§ **DATA RECORDS**:

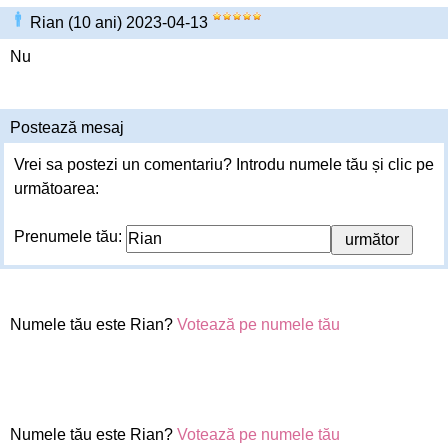
Rian (10 ani) 2023-04-13
Nu
Postează mesaj
Vrei sa postezi un comentariu? Introdu numele tău și clic pe
următoarea:
Prenumele tău:
Numele tău este Rian?
Votează pe numele tău
Numele tău este Rian?
Votează pe numele tău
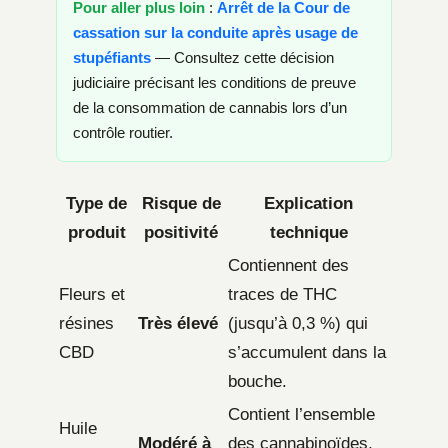
Pour aller plus loin
:
Arrêt de la Cour de
cassation sur la conduite après usage de
stupéfiants
— Consultez cette décision
judiciaire précisant les conditions de preuve
de la consommation de cannabis lors d’un
contrôle routier.
Type de
Risque de
Explication
produit
positivité
technique
Contiennent des
Fleurs et
traces de THC
résines
Très élevé
(jusqu’à 0,3 %) qui
CBD
s’accumulent dans la
bouche.
Contient l’ensemble
Huile
Modéré à
des cannabinoïdes,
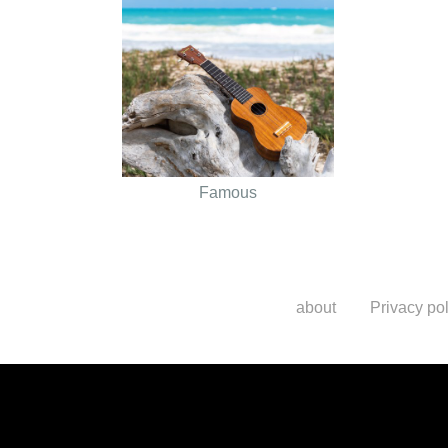
Famous
about
Privacy pol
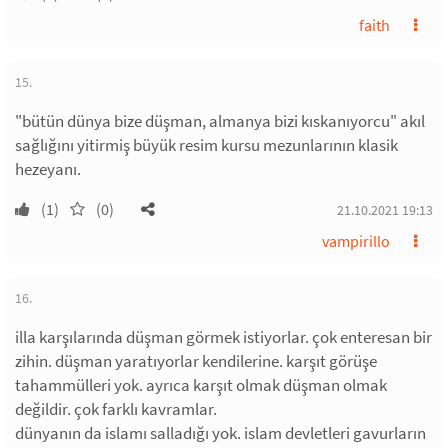
faith
15.
"bütün dünya bize düşman, almanya bizi kıskanıyorcu" akıl
sağlığını yitirmiş büyük resim kursu mezunlarının klasik
hezeyanı.
(1)
(0)
21.10.2021 19:13
vampirillo
16.
illa karşılarında düşman görmek istiyorlar. çok enteresan bir
zihin. düşman yaratıyorlar kendilerine. karşıt görüşe
tahammülleri yok. ayrıca karşıt olmak düşman olmak
değildir. çok farklı kavramlar.
dünyanın da islamı salladığı yok. islam devletleri gavurların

§ **TO DO**: "Explication" marks the first line to copy; copy that line and every line after it through the last line of the listing, exactly and without pictures.

§ **RESPONSE AREA**:
Explication
produit
positivité
technique
Contiennent des
Fleurs et
traces de THC
résines
Très élevé
(jusqu’à 0,3 %) qui
CBD
s’accumulent dans la
bouche.
Contient l’ensemble
Huile
Modéré à
des cannabinoïdes,
Famous
about
Privacy pol
faith
15.
"bütün dünya bize düşman, almanya bizi kıskanıyorcu" akıl
sağlığını yitirmiş büyük resim kursu mezunlarının klasik
hezeyanı.
(1)
(0)
21.10.2021 19:13
vampirillo
16.
illa karşılarında düşman görmek istiyorlar. çok enteresan bir
zihin. düşman yaratıyorlar kendilerine. karşıt görüşe
tahammülleri yok. ayrıca karşıt olmak düşman olmak
değildir. çok farklı kavramlar.
dünyanın da islamı salladığı yok. islam devletleri gavurların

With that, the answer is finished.